What interests me is the fact that there are also hardly any effects animation credits at all; and I was surprised with the scenes of the cake shooting off like a rocket and becoming fireworks, and only credit "Music Room", and no effects artist which I thought was annoying, and the draft only credits two effects to George Rowley, and that was the "watch scenes"; and there is hardly any credits for the tea water effects at all.

Oh, speaking of "watch scenes", I've made another framegrabs for a particular shot; and that was the reaction show of the White Rabbit's watch; when the Mad Hatter thought that he fixed the watch; but it turns into a complete mechanical monster; and turns mad! It was animated by the unknown Cliff Nordberg; and I've always loved the scenes so much; and that's probably my favourite animation of Cliff Nordberg in this film.

Here are some framegrabs in this shot, although Woolie Reitherman is credited in this scene; and he most likely did the Mad Hatter's hand holding the clock, and slicing off the jam attached to the shut watch. But, I love how the watch quickly reacts, and the backgrounds turning from it's normal font to a reddish background; brilliant achievement and I wonder how that was ever achieved!

The line by the March Hare, "There's only one way to stop a mad-watch!", is probably the best line in movie I've heard.

I'm going to leave my windbag talk done now; and I've explained as much as I can about this sequence; and I hope it was all fun, and let's continue with this on Sunday, and hopefully I'll have my Alice mosaics finished just before Christmas.

5 comments:

Wonderland Soup said...

Hello, me and my trivia again :) I don't know if I misunderstood what you wrote, but the 'unbirthday' is not a Disney concept. Humpty Dumpty explains to Alice what they are in the book Through the Looking Glass.

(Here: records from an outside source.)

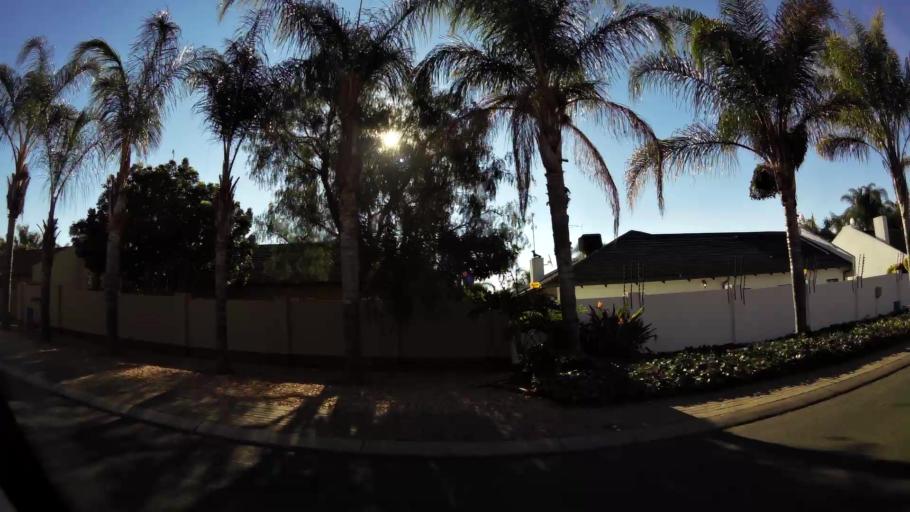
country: ZA
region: Limpopo
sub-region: Capricorn District Municipality
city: Polokwane
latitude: -23.8869
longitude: 29.4926
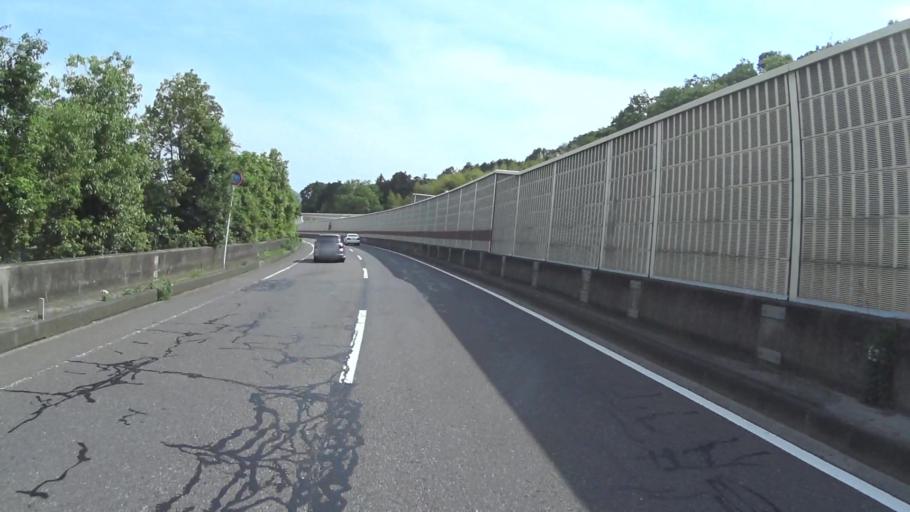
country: JP
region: Shiga Prefecture
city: Otsu-shi
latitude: 35.0397
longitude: 135.8529
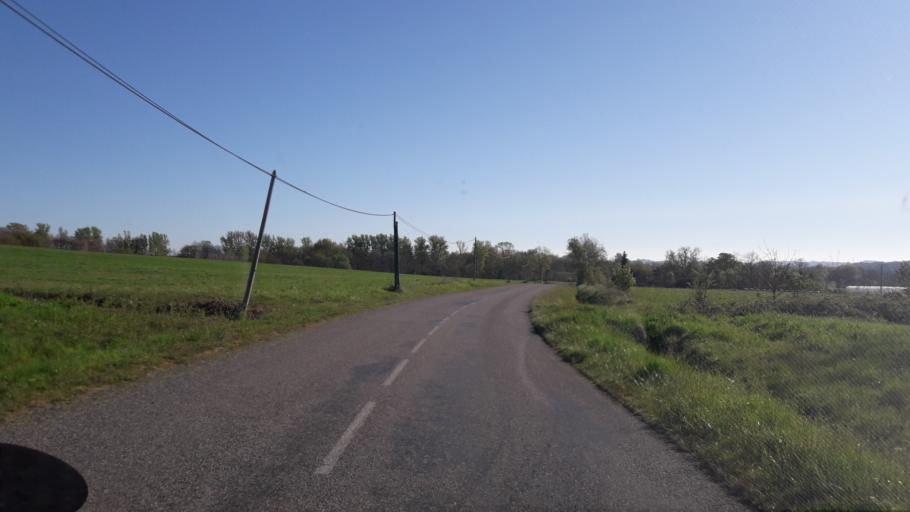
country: FR
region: Midi-Pyrenees
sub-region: Departement de la Haute-Garonne
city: Rieux-Volvestre
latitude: 43.2001
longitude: 1.1555
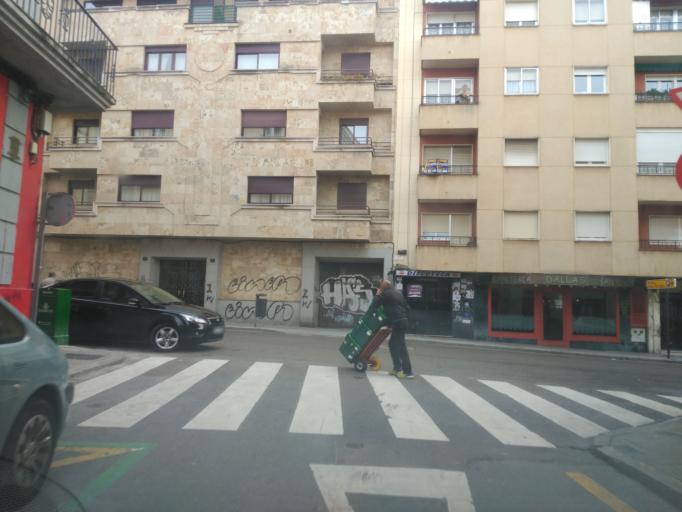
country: ES
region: Castille and Leon
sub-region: Provincia de Salamanca
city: Salamanca
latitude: 40.9726
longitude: -5.6604
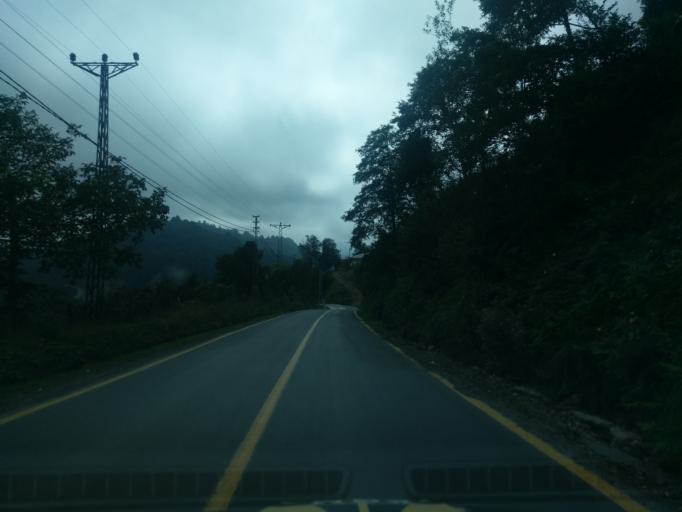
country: TR
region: Ordu
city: Gurgentepe
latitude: 40.8499
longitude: 37.6567
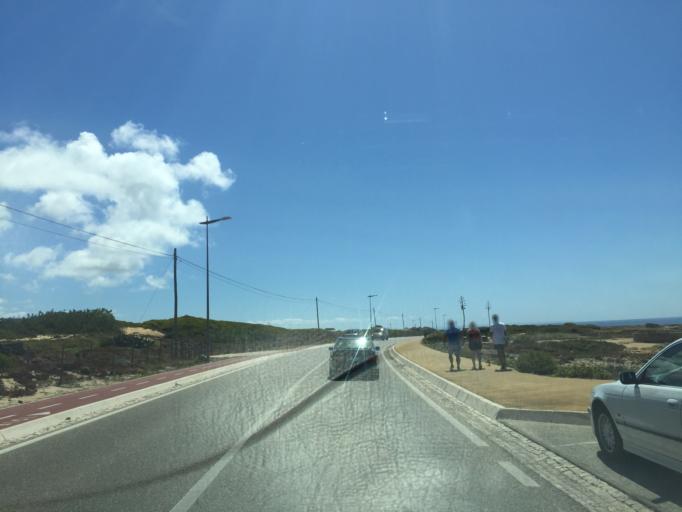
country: PT
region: Lisbon
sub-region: Cascais
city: Cascais
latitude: 38.7054
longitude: -9.4798
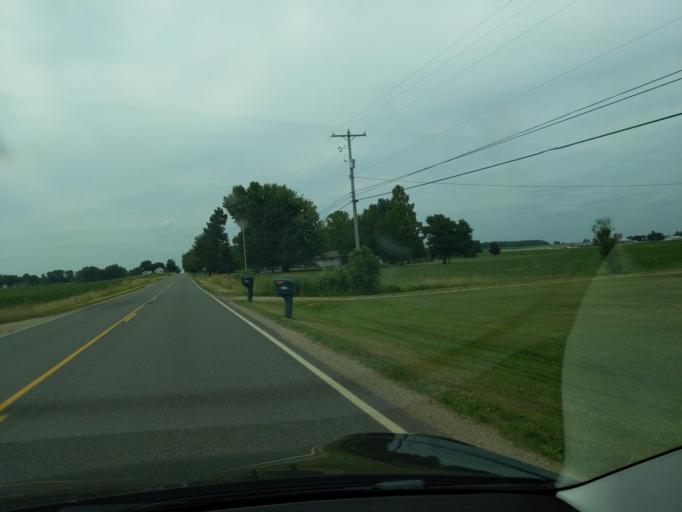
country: US
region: Michigan
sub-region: Clinton County
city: DeWitt
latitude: 42.8461
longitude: -84.6024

That aside, thanks for another fascinating post :)

Steven Hartley said...

Thanks again, I only ever read a little bit of "Through the Looking Glass", because it already confused me when I started reading it, and I never got to the Humpty Dumpty part.

Eric Noble said...

Fantastic. It's always so much fun to watch this. I'm sure Kimball had a lot of fun supervising this scene. I also love the line, "There's only one way to stop a mad watch!!". It make me laugh everytime!!

Steven Hartley said...

Yes, I think they all had a great time; although I don't think Davis or Clark had as much as they did; but they must have had some bit of fun!

Zartok-35 said...

Shot 178 is definative Woolie Reitherman animation.